Когда умершего убрали из палаты и медсестра сообщила, что скоро прибудет новый больной, старожил попросил его переложить на кровать, повернутую к окну. Когда его переложили, он увидел, что в окне видна только кирпичная стенка противоположного дома… Он почувствовал себя безумно одиноким и расплакался…
Борис Полевой?)))
Авторство не установлено. Не существует никаких документальных свидетельств, рукописей или публикаций, которые бы однозначно указывали на конкретного создателя. История кочует. Она передается из уст в уста, публикуется в сборниках афоризмов, притч и интернет-блогах без указания источника. Её сюжет со временем обрастает новыми деталями.
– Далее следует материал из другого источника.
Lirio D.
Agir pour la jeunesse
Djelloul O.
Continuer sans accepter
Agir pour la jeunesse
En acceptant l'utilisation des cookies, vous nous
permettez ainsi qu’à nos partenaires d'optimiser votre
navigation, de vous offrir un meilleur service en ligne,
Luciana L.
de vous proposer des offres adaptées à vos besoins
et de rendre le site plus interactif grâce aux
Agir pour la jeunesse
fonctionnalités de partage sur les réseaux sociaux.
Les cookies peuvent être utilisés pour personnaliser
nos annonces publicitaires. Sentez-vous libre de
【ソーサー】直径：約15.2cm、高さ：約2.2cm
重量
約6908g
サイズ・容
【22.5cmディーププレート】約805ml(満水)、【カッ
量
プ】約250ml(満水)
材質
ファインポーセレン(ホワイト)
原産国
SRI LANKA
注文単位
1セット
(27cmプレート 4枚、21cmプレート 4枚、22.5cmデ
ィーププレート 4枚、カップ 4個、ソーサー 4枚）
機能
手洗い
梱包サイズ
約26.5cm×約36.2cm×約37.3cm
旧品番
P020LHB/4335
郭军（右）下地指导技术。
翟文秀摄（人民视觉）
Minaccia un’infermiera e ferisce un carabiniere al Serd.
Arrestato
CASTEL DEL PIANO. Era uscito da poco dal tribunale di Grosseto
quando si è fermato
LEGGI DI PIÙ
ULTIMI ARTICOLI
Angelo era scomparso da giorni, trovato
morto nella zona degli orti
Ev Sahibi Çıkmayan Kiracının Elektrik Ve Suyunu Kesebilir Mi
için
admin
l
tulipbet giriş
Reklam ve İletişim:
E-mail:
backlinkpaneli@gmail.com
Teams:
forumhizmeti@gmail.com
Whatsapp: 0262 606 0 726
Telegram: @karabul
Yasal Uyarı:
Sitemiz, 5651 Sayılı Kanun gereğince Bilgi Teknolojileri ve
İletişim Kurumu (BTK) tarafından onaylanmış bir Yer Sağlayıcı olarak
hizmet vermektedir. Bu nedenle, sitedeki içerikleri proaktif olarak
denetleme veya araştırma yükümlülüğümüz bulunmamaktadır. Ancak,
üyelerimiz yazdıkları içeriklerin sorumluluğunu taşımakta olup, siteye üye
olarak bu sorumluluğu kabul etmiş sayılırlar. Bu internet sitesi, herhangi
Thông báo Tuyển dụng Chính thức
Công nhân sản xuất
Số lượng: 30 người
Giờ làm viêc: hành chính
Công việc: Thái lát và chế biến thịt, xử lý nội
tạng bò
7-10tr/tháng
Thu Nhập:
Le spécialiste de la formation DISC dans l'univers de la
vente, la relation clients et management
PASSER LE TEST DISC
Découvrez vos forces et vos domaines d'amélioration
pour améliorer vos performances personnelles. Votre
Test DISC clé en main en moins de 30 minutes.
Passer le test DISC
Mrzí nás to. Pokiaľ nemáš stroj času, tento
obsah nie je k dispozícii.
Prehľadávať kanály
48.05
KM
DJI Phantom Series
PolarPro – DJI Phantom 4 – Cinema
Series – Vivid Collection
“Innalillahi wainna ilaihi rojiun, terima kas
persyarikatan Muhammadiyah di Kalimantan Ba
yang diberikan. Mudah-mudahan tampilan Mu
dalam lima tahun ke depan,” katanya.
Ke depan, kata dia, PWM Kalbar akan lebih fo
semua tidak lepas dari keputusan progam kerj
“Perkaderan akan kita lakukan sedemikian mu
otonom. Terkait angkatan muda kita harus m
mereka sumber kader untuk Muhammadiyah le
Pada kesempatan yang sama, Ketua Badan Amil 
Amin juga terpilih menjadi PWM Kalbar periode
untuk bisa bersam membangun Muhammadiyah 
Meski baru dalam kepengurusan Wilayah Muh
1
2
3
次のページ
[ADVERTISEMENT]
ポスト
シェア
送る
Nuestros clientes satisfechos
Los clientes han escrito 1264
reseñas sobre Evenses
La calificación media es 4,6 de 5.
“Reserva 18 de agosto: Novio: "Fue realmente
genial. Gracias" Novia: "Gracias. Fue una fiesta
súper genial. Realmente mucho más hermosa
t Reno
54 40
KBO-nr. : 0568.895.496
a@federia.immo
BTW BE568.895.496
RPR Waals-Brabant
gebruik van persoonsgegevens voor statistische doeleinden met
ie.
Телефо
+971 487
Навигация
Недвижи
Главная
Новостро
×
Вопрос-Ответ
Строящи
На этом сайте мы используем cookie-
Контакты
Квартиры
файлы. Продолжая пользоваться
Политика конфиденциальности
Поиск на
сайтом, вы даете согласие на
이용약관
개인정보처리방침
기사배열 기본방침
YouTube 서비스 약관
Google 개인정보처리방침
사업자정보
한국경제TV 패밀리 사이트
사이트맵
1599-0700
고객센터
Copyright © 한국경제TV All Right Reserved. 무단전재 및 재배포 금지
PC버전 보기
Этот апокриф, эта больничная притча, кочующая из сборника в сборник баек о человеческой подлости и слепоте, — на самом деле не что иное, как точнейшая рентгенограмма поэтического акта. Мы все лежим в этой палате, обездвиженные собственным телом, временем, диагнозом под названием «жизнь с предсказуемым финалом». И у одного кровать повёрнута к стене, а у другого — к окну. Разница лишь в том, куда смотрит твоё сознание: внутрь себя или в немую стену факта.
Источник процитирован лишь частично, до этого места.